Das Amtsgericht wird angewiesen, einen Pfändungs- und
Überweisungsbeschluss entsprechend dem Antrag des Gläubigers vom
14.03.2005 zu erlassen.
G r ü n d e :
Der Gläubiger betreibt die Zwangsvollstreckung gegen den Schuldner wegen
rückständigen und laufenden Unterhalts aus den vollstreckbaren Beschlüssen des
Amtsgerichts U vom 27.01.1997, 29.06.1999 und 08.03.2001. Der Schuldner ist arbeitslos
und bezieht Arbeitslosengeld II bei der Drittschuldnerin.

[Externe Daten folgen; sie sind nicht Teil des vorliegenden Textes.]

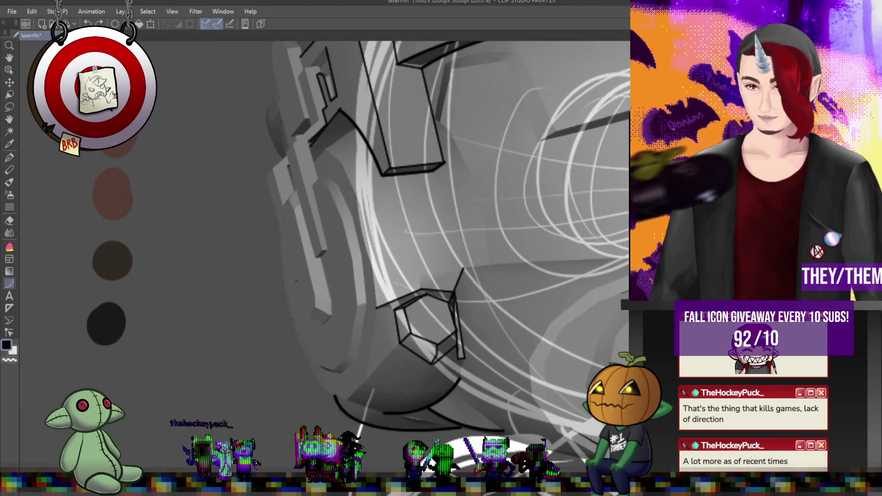
pyautogui.moveTo(624, 259); pyautogui.dragTo(461, 267)
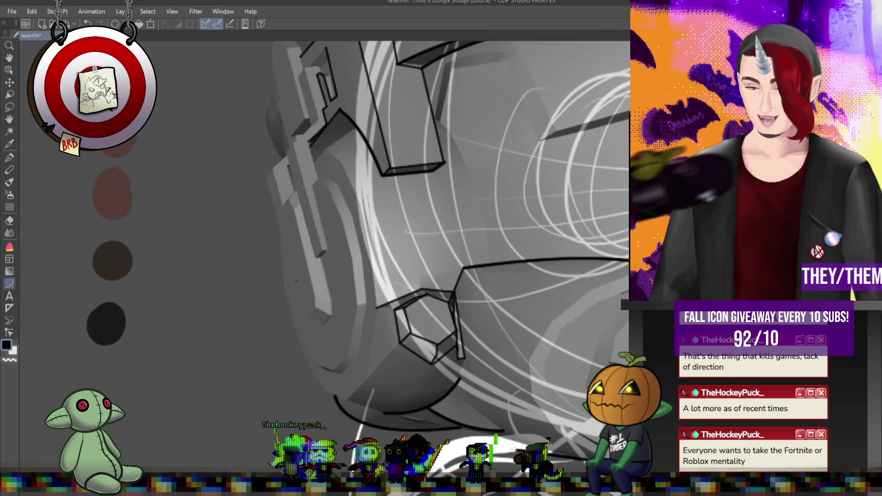
pyautogui.moveTo(452, 388); pyautogui.dragTo(597, 452)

Seit dem 1.1.05 erhält der
Schuldner von der Drittschuldnerin zusätzlich zur Regelleistung (z.Zt. 345,-- € mtl.) einen
befristeten Zuschlag i.H.v. mtl. 160,-- € nach § 24 Abs. 2, 3 Sozialgesetzbuch (SGB) II.
Am 14.03.2005 hat der Gläubiger beantragt, die von der Drittschuldnerin an den Schuldner
gezahlten Sozialleistungen nach Maßgabe des § 850 d ZPO insoweit zu pfänden, als dem
Schuldner lediglich der Sozialhilferegelsatz von 345,-- € mtl. pfandfrei zu belassen sei, der
zusätzlich gezahlte Zuschlag nach § 24 Abs. 2 SGB II jedoch gepfändet werde und an den
Gl. abzuführen sei. Er hat dazu vorgetragen, dass der Schuldner bei seiner Mutter mietfrei
wohne, sodass Sozialhilfeleistungen für Unterkunft und Heizung nicht anfallen würden.
Das Amtsgericht hat im angefochtenen Beschluss den Antrag auf Erlass eines Pfändungs-
und Überweisungsbeschlusses zurückgewiesen, da sich aus dem Sinn der Regelungen
über das Arbeitslosengeld nach dem SGB II ergebe, dass nicht nur die Regelleistung nach
§ 20 SGB II (345,-- € mtl.), sondern auch der befristete Zuschlag nach § 24 SGB II zum
"notwendigen Selbstbehalt" eines Unterhaltsschuldners im Sinne des § 850 d ZPO gehöre.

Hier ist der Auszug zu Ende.